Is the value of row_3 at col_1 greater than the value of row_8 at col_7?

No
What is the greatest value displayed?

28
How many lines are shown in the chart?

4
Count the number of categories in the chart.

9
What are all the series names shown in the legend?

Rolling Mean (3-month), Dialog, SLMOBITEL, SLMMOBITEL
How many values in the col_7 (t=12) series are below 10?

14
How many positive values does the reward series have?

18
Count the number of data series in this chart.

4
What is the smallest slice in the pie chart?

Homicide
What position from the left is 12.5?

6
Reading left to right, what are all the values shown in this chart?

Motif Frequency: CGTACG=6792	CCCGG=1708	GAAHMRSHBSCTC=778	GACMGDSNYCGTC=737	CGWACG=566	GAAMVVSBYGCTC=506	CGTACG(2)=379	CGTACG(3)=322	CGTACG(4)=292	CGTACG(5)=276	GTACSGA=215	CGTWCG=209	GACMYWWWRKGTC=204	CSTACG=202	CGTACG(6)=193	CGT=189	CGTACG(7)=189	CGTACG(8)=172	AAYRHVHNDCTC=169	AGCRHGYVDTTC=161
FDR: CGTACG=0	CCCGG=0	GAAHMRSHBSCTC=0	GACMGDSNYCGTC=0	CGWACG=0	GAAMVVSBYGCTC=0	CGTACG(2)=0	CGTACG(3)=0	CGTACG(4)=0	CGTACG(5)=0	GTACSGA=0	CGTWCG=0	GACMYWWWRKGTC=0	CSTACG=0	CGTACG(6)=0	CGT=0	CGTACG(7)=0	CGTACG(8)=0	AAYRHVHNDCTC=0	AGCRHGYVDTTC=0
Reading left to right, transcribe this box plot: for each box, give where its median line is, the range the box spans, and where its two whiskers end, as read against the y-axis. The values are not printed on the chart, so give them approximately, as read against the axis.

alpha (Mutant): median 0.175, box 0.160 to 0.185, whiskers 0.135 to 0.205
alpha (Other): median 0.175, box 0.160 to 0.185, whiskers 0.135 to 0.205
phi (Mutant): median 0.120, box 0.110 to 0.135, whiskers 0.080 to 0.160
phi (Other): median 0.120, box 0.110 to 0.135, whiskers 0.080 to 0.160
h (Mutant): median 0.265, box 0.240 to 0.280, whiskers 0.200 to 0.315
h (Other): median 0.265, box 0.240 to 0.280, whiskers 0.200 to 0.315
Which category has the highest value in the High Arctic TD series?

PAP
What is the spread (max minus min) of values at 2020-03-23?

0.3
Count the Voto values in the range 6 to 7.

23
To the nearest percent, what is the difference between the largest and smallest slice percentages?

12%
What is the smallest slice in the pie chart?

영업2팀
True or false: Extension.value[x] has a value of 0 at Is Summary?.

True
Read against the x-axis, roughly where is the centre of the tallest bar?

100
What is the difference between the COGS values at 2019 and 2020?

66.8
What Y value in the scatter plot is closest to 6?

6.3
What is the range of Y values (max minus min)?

- EXERCISE BRIEF
Print all of the material above again, from its first line through its last, reproducing every line without any change.

- FINISHED EXERCISE
Is the value of row_3 at col_1 greater than the value of row_8 at col_7?

No
What is the greatest value displayed?

28
How many lines are shown in the chart?

4
Count the number of categories in the chart.

9
What are all the series names shown in the legend?

Rolling Mean (3-month), Dialog, SLMOBITEL, SLMMOBITEL
How many values in the col_7 (t=12) series are below 10?

14
How many positive values does the reward series have?

18
Count the number of data series in this chart.

4
What is the smallest slice in the pie chart?

Homicide
What position from the left is 12.5?

6
Reading left to right, what are all the values shown in this chart?

Motif Frequency: CGTACG=6792	CCCGG=1708	GAAHMRSHBSCTC=778	GACMGDSNYCGTC=737	CGWACG=566	GAAMVVSBYGCTC=506	CGTACG(2)=379	CGTACG(3)=322	CGTACG(4)=292	CGTACG(5)=276	GTACSGA=215	CGTWCG=209	GACMYWWWRKGTC=204	CSTACG=202	CGTACG(6)=193	CGT=189	CGTACG(7)=189	CGTACG(8)=172	AAYRHVHNDCTC=169	AGCRHGYVDTTC=161
FDR: CGTACG=0	CCCGG=0	GAAHMRSHBSCTC=0	GACMGDSNYCGTC=0	CGWACG=0	GAAMVVSBYGCTC=0	CGTACG(2)=0	CGTACG(3)=0	CGTACG(4)=0	CGTACG(5)=0	GTACSGA=0	CGTWCG=0	GACMYWWWRKGTC=0	CSTACG=0	CGTACG(6)=0	CGT=0	CGTACG(7)=0	CGTACG(8)=0	AAYRHVHNDCTC=0	AGCRHGYVDTTC=0
Reading left to right, transcribe this box plot: for each box, give where its median line is, the range the box spans, and where its two whiskers end, as read against the y-axis. The values are not printed on the chart, so give them approximately, as read against the axis.

alpha (Mutant): median 0.175, box 0.160 to 0.185, whiskers 0.135 to 0.205
alpha (Other): median 0.175, box 0.160 to 0.185, whiskers 0.135 to 0.205
phi (Mutant): median 0.120, box 0.110 to 0.135, whiskers 0.080 to 0.160
phi (Other): median 0.120, box 0.110 to 0.135, whiskers 0.080 to 0.160
h (Mutant): median 0.265, box 0.240 to 0.280, whiskers 0.200 to 0.315
h (Other): median 0.265, box 0.240 to 0.280, whiskers 0.200 to 0.315
Which category has the highest value in the High Arctic TD series?

PAP
What is the spread (max minus min) of values at 2020-03-23?

0.3
Count the Voto values in the range 6 to 7.

23
To the nearest percent, what is the difference between the largest and smallest slice percentages?

12%
What is the smallest slice in the pie chart?

영업2팀
True or false: Extension.value[x] has a value of 0 at Is Summary?.

True
Read against the x-axis, roughly where is the centre of the tallest bar?

100
What is the difference between the COGS values at 2019 and 2020?

66.8
What Y value in the scatter plot is closest to 6?

6.3
What is the range of Y values (max minus min)?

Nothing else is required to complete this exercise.